As we turn the corner towardhome, he picks up the pace, anxious to get back to his stable buddies. I have to collect him up and slow him down. I never allowhim to race into the yard where I keep him. Allowing behavior like that incites the other horses to chaos and running along the fences. Once in the yard, we stop at the hitching rail and he stands quietly.


I'm going to struggle out of the saddle. It's been a while since I've been in the saddle and I know I'm going to be stiff. I make it to the ground, lead rope in hand and tie Traveler off to the rail. I loosen his cinch and take off his bridle. He shakes his head releived to be free of it.


He looks around at me as if to say? 'How about a drink of water?' I tell him not yet, I want him to cool down a little more before we do that and I fish out another cigarette and walk away. He stomps in place and shakes his head as flies start to gather on his sweaty flanks.


I've got to walk around for a few minutes, stretch the legs and get them circulating again. I can already feel the stiffness setting in. Comes with semi-advanced years, letting myself go, and not riding often enough to keep the muscles in shape.


Traveler will wait a few minutes. I don't hurry turning him out after a ride. I like him to be almost dried off before I put him up. It's too chilly yet, for a bath which I sometimes do to wash off the sweat and salt. This morning I'll scrape him down with a sweat scraper.

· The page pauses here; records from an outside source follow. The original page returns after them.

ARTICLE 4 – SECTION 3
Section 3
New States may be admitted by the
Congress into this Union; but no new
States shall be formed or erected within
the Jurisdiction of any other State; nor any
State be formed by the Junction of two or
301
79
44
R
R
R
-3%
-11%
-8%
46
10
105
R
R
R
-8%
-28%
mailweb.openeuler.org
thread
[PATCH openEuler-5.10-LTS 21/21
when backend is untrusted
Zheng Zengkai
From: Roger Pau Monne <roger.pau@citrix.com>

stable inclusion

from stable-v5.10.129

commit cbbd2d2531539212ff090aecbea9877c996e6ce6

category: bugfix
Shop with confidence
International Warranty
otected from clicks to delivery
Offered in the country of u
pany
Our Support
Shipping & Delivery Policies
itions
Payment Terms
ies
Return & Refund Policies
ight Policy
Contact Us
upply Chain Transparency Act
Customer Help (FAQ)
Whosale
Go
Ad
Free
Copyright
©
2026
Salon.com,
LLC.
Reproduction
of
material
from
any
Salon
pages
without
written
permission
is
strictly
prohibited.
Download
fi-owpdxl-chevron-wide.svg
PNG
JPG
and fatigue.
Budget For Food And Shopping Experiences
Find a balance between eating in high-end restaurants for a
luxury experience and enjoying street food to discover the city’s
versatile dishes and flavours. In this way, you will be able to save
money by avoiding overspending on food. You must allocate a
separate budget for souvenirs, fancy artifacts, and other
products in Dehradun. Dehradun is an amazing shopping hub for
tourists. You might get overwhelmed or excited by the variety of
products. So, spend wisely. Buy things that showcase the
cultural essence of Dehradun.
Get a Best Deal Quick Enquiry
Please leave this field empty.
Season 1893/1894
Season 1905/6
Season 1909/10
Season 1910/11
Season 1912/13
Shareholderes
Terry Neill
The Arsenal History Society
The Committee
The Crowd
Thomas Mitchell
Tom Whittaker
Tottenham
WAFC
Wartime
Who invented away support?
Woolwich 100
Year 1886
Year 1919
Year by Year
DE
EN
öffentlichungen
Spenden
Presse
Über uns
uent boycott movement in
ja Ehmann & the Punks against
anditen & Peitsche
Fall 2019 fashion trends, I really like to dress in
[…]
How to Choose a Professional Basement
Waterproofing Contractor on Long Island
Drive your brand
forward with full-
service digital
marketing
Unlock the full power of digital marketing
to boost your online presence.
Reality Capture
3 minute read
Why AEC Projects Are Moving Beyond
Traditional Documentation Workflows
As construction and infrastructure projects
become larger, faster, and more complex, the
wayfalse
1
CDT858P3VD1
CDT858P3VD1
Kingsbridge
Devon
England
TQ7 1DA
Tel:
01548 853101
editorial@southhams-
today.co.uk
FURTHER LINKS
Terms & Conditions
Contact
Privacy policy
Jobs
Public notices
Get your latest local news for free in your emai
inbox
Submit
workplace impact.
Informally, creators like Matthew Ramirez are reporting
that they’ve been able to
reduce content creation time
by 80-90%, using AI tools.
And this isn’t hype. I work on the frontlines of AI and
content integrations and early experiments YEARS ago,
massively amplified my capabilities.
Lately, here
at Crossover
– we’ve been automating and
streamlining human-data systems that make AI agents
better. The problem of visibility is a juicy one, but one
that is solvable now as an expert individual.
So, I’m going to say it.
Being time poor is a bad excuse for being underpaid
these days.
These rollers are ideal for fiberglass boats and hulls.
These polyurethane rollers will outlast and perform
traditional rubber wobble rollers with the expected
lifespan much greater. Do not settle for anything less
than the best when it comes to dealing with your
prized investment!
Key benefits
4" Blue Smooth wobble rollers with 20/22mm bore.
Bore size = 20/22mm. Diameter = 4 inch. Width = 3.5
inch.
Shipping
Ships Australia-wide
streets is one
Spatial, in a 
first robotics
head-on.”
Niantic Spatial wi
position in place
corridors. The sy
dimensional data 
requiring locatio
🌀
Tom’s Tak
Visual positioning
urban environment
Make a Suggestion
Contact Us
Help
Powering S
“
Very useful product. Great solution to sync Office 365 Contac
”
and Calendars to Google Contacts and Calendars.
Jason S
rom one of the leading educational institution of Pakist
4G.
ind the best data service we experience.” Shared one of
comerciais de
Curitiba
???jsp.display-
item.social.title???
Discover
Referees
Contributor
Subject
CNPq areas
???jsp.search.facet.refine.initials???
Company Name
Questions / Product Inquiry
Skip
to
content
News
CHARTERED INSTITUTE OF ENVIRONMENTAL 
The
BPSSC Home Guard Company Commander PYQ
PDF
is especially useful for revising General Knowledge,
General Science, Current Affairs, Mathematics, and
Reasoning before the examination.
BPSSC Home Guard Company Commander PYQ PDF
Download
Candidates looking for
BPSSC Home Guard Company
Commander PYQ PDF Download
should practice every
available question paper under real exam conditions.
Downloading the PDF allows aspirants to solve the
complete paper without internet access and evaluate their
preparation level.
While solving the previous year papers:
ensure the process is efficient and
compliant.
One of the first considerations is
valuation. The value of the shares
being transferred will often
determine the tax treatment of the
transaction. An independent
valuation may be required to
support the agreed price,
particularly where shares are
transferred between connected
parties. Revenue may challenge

The sweat scraper looks like a long flat flexible serrated knife that will bend in the middle to get into tight places where sweat collects and can breed all manner of things that irritate a horse's skin. Traveler actually likes the sweat scraper, he gets these funny looks,scrunches his nose up to a blunt point like a dogs nose. I call it 'elephant nose'. He gets to liking it so much he will lean into me.


Almost dried off and saddle pad laid out for drying, we walk to the pasture gate. i turn him into the pasture and he bolts for the far end of the pasture. He's so cool to watch when he'shappy. He comes back to the gate just to make sure I'm still close, he knows theres a treat for him in his pen. He walks away and finds the dustiest driest place he can find, he drops and rolls getting right back up again, then he walks around in circles and drops again rolling on the opposite side. Up and off again he races for the far end of the pasture tail flying high. This time he's calling to the neighbors horses saying, 'Hey look at me!' They return his call and he comes back to the gate.


While I'm hooking his lead rope, he's searching my pockets for the treat he knows I have hidden in my back pocket. He can smell it. I've already put three pounds of carrots with a small flake of alfalfa in his pen. It's a short walk to his pen and we walk through the gate right to the feed I've left for him. Now, I can pull of his halter and leave him to the rest of his day.


As I close the gate and latch it, I look at the sky to try and determine what time of day it's getting to be and how long I've been gone into this world where it's just Traveler and myself. Flipping my phone open, it's just before nine AM, I still have all day, too.